Mussman, 'ruling-class politicians in Springfield' failing Illinois, Bernas says
Jillian Bernas, the Schaumburg Republican challenging Rep. Michelle Mussman (D-Schaumburg) in November's general election, said Mussman has been complicit in the Springfield machinations that have left Illinois ranked among the worst states in the nation in which to do business.
"The fact Illinois ranks 48 out of 50 states in worst business climate for the past four years demonstrates that Michelle Mussman and the ruling-class politicians in Springfield have been failing Illinois," Bernas told North Cook News. "More specifically, the burdensome regulations, high taxes and steep compliance costs coming out of the General Assembly are making business very unattractive and uncompetitive for Illinois, which hurts our families and hurts job-seekers. This is why Illinois has lost more than 700,000 residents over the last 10 years."
That reflects poorly on the so-called leadership in Springfield, Bernas said.
"Ruling-class politicians are only interested in their core special interest groups and donors and their harmful actions are hurting the rest of Illinois," Bernas said. "Putting their self-interests first is coming at the expense of growth, wealth and keeping families together throughout this state."
Bernas, an international relations manager fresh from her win during the GOP primary in March when she garnered 59 percent of the vote over her Republican challenger Charlotte Kegarise, is facing off for a second time against Mussman in the 56th House District. Bernas took 44.7 percent of the vote in her loss to Mussman in the 2016 race for that seat.
The 56th House District includes Schaumburg, Hanover Park, Roselle and Elk Grove Village.
Bernas' most recent comments to the North Cook News came a few weeks after Illinois once again ranked 48th of the 50 states as the worst place in the United States in Chief Executive magazine's annual Best and Worst States for Business released May 3. Illinois ranked behind No. 47 New Jersey, No. 46 Connecticut and No. 45 Massachusetts, and ahead of No. 50 California and No. 49 New York.
The best states in which to do business in the nation, according to Chief Executive magazine's latest poll, are No. 1 Texas, No. 2 Florida, a tie for No. 3 between North Carolina and South Carolina, and No. 5 Indiana.
"Seem familiar?" Chief Executive's Dale Buss wrote in an article released with this year's poll. "That’s because those are the exact same positions each of these states has occupied in each of the last four years in our annual poll of CEOs about business climates."

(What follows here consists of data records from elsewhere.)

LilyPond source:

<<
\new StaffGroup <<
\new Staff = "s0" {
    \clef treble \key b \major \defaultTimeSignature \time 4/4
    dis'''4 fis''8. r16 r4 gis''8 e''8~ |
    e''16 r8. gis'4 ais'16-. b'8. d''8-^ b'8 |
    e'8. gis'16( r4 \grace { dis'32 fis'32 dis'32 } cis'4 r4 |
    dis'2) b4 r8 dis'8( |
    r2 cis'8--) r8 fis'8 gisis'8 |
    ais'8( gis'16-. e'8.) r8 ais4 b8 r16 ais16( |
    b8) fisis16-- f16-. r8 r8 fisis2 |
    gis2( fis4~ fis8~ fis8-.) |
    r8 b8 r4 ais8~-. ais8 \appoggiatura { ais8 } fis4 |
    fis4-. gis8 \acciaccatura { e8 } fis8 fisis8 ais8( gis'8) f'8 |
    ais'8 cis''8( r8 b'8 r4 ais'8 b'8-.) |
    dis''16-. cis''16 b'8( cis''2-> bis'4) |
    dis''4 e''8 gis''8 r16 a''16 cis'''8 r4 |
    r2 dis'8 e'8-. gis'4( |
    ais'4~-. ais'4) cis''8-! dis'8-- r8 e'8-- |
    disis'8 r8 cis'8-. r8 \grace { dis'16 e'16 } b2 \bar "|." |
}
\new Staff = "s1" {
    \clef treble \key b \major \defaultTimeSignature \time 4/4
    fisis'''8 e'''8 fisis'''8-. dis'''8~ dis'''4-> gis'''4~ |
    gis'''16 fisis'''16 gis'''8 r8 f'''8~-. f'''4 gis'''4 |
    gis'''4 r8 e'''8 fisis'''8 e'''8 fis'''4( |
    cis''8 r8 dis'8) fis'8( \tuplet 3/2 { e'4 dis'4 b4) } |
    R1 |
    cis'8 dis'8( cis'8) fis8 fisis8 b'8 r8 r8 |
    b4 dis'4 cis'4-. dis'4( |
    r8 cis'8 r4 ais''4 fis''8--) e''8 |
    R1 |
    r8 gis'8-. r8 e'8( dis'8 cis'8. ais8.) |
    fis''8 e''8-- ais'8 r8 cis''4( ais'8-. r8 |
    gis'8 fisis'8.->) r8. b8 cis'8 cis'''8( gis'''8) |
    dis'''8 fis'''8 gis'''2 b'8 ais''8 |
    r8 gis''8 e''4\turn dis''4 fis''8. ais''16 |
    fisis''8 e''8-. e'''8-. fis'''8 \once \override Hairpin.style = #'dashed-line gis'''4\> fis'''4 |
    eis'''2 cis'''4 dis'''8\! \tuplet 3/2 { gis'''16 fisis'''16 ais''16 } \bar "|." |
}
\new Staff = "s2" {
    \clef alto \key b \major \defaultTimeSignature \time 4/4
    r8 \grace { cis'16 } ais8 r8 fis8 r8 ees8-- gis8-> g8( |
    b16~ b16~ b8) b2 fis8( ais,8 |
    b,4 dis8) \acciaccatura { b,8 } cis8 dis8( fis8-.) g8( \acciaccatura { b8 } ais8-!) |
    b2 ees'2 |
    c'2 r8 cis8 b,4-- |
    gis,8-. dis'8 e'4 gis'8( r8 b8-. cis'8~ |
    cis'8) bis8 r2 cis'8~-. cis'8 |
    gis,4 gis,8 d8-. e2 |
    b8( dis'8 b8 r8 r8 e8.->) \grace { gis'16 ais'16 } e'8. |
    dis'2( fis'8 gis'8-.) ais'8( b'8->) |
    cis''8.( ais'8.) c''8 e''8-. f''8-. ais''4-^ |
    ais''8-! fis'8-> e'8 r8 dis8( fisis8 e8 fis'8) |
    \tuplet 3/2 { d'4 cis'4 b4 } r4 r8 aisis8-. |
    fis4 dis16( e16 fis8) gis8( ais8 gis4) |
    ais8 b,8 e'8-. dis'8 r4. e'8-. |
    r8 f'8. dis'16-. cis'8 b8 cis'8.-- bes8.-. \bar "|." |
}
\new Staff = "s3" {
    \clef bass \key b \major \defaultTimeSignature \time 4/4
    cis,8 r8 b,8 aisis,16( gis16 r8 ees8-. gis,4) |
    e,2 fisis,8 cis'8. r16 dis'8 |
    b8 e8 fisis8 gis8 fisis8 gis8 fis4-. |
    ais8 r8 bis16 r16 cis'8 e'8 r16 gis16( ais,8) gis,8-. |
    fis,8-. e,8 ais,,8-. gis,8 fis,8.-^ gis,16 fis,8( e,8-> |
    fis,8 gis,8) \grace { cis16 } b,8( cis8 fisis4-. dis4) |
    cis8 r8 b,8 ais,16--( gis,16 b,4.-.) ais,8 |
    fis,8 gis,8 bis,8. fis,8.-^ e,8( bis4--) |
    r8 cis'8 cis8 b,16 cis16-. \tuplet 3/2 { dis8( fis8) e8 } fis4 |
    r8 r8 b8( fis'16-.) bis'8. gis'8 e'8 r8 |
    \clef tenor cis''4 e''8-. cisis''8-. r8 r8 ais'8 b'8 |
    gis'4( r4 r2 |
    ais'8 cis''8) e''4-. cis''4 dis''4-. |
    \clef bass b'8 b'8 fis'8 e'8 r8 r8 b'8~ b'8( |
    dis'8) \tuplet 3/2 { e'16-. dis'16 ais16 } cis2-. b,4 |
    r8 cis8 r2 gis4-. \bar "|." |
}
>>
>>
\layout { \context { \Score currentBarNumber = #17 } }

The poll's dismal results are a clarion call for change, Bernas said.
"It is clear that we need to elect new leaders to Springfield to get our fiscal house in order and provide certainty so that business owners can do the work of creating jobs," she said.
Uncertainty is the most harmful thing businesses face in Illinois, Bernas said.
"Illinois' growing debt liabilities make businesses reluctant to expand and invest in Illinois because they don’t know what to expect further down the road," she said.
"Will taxes go way up? Will more aggressive regulations be coming out of Springfield? Will there be more compliance costs dealing with all the various government entities, taxing bodies, licensing, permits, labor, etc., that delays opening for business even longer? Employers and business owners just don’t know what they’re getting if they're opening up shop in Illinois – and that falls squarely on our lawmakers in Springfield."
Change will require reform, Bernas said.
"I want to get to Springfield to support the necessary reforms so that business can flourish, she said.
"I will work hard to lower taxes by repealing the 32 percent increase on income tax and capping property taxes. I also want to work on reforms that address burdensome regulations and streamline the compliance process. Those are the three biggest things we could do to attract businesses, jobs and stability for Illinois in addition to providing certainty over the future of our state."